TAX APPEALS TRIBUNAL RULES THAT WITHHOLDING TAX IS NOT APPLICABLE ON PAYMENTS OF MANAGEMENT AND PROFESSIONAL FEES BY KENYAN RESIDENTS TO SOUTH AFRICAN RESIDENTS
On 1 April 2021, the Tax Appeals Tribunal (TAT) confirmed that pursuant to the provisions of the Kenya South Africa Double Tax treaty (DTT), withholding tax is not applicable on payments made by Kenyan resident persons (or non-resident persons with a permanent establishment in Kenya) to South African resident persons.
The TAT delivered its judgment in McKinsey and Company Inc. Africa Proprietary Ltd v. Commissioner of Legal Services and Board Coordination (Appeal No. 199 of 2020).
The appeal related to an assessment raised by the Kenya Revenue Authority (the KRA) for withholding tax on payments made by the Kenyan branch of McKinsey and Company Inc. Africa Proprietary Ltd (McKinsey Kenya Branch), a company incorporated in South Africa, to a related South African resident entity (McKinsey SA) for consultancy services provided to the McKinsey Kenya Branch.
In its appeal, McKinsey Kenya Branch argued that withholding tax should not be applicable on the payments for the consultancy services since:
- the DTT does not provide for withholding tax on payments of management and professional fees and thus, the payment should be subject to tax as business profits in South Africa under Article 7 of the DTT; and
- pursuant to Article 7 of the DTT, the profits of McKinsey SA should be taxable only in South Africa unless McKinsey SA carries on business in Kenya through a permanent establishment situated in Kenya.
Since McKinsey SA does not have a permanent establishment in Kenya, its business income should be subject to tax in South Africa.

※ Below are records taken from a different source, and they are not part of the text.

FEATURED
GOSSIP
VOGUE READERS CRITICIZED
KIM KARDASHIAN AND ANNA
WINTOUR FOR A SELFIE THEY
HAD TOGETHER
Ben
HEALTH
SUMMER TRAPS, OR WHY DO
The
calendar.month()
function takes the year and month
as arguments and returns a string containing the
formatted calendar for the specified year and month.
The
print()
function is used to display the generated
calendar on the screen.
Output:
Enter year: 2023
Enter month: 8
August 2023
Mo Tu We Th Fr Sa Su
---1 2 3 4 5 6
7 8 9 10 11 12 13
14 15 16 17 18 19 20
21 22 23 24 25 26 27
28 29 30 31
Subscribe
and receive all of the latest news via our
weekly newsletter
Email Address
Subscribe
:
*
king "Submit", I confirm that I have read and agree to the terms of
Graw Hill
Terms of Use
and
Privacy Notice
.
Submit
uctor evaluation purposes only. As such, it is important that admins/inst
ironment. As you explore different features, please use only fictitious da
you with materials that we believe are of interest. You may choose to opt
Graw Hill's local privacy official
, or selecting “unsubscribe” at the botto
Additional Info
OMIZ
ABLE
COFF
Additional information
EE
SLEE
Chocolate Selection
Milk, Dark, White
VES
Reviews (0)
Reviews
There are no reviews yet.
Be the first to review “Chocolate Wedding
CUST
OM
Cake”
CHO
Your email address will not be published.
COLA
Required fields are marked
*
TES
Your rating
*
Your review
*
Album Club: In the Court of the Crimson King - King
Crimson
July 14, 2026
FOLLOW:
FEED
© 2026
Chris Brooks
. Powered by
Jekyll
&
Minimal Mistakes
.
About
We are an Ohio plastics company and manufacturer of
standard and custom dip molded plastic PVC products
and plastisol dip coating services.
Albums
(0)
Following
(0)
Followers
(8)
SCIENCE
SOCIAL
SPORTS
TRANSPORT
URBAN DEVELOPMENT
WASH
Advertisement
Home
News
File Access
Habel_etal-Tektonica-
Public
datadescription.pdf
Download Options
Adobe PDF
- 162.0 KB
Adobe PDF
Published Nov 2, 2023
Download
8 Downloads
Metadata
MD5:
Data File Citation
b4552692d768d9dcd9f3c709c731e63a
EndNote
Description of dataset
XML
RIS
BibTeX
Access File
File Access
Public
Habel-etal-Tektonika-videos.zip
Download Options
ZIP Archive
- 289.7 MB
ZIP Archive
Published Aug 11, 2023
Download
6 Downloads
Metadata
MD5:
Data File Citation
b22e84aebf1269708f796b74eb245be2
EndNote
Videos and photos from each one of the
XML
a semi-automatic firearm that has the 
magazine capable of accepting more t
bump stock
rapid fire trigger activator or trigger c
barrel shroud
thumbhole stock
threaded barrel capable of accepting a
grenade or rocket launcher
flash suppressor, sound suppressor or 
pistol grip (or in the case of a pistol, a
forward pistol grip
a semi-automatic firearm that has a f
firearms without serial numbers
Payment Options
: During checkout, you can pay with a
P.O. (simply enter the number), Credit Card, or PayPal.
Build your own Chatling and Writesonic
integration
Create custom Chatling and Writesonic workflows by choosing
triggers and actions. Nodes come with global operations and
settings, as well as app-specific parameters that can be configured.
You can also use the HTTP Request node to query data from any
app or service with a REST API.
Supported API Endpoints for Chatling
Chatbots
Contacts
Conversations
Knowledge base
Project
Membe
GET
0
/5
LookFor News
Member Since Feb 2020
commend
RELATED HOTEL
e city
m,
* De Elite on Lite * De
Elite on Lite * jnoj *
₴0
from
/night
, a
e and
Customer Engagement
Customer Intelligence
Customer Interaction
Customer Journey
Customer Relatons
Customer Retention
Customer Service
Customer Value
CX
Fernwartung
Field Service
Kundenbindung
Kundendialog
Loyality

On the other hand, the KRA argued that Kenyan withholding tax should be applicable on the consultancy payments made by McKinsey Kenya Branch since:
- the services comprised management and professional fees under the Kenyan Income Tax Act and should thus be subject to withholding tax at the rate of 20% (which is the rate applicable to payments made to non-resident persons without a permanent establishment in Kenya);
- the DTT does not contain an Article specifically addressing management and professional fees. Accordingly, such income should be taxed under Article 22 (3) of the DTT, which provides that items of income of a South African resident not specifically covered under other Articles of the DTT may also be taxed in Kenya; and
- Article 7(7) of the DTT gives precedence to all other Articles within the DTT, which have provided for the item of income in question. KRA’s argument was that, as consultancy services would be covered under Article 22 (other income), then Article 7 (business profits) would not apply to the consultancy services.
The TAT’s Judgment
The TAT dismissed the KRA’s assessment for withholding tax and held that:
- the consultancy fees should be taxed as business profits under Article 7 of the DTT since the services provided would fall within the definition of “business” under the Income Tax Act.
The TAT relied on the definition of “business” under the Income Tax Act since the DTT does not contain a definition for the term;
- since the KRA had not established that McKinsey SA has a permanent establishment in Kenya, the right to tax the consultancy fees is in the country of residence of McKinsey SA, in this case South Africa; and
- taxation as other income under Article 22 would only arise where taxation of the income has not otherwise been dealt with in the DTT. In this case, taxation of the consultancy services had been dealt with under Article 7 of the DTT and accordingly taxation under Article 22 would not be applicable.
Putting it into perspective
The TAT judgment brings some much needed clarity on a matter that has long been in dispute between the KRA and taxpayers on taxation of management and professional fees paid by Kenyan resident persons (or non-resident persons with a permanent establishment in Kenya) to non-resident persons under the Kenya-South Africa DTT, the Kenya-France DTT and the Kenya-Netherlands DTT (yet to come into force) which do not include articles expressly addressing management and professional fees.
It remains to be seen whether the KRA will appeal the judgment or grant refunds to (a) non-resident persons who have been subjected to withholding tax deductions on the basis of an erroneous interpretation of the above DTTs, or (b) Kenyan taxpayers (Kenyan resident persons or non-resident persons with a permanent establishment in Kenya) who have been subjected to penalties and interest for failure to deduct withholding tax on such payments based on the KRA’s erroneous assessment. This would also have an impact on Kenyan taxpayers who have borne such withholding taxes under contracts with gross up provisions.
Going forward, Kenyan persons entering into contracts for the provision of services with South African or French resident persons, should consider whether there is any need for gross up provisions in such contracts (since withholding tax will not be applicable on payments under such contracts).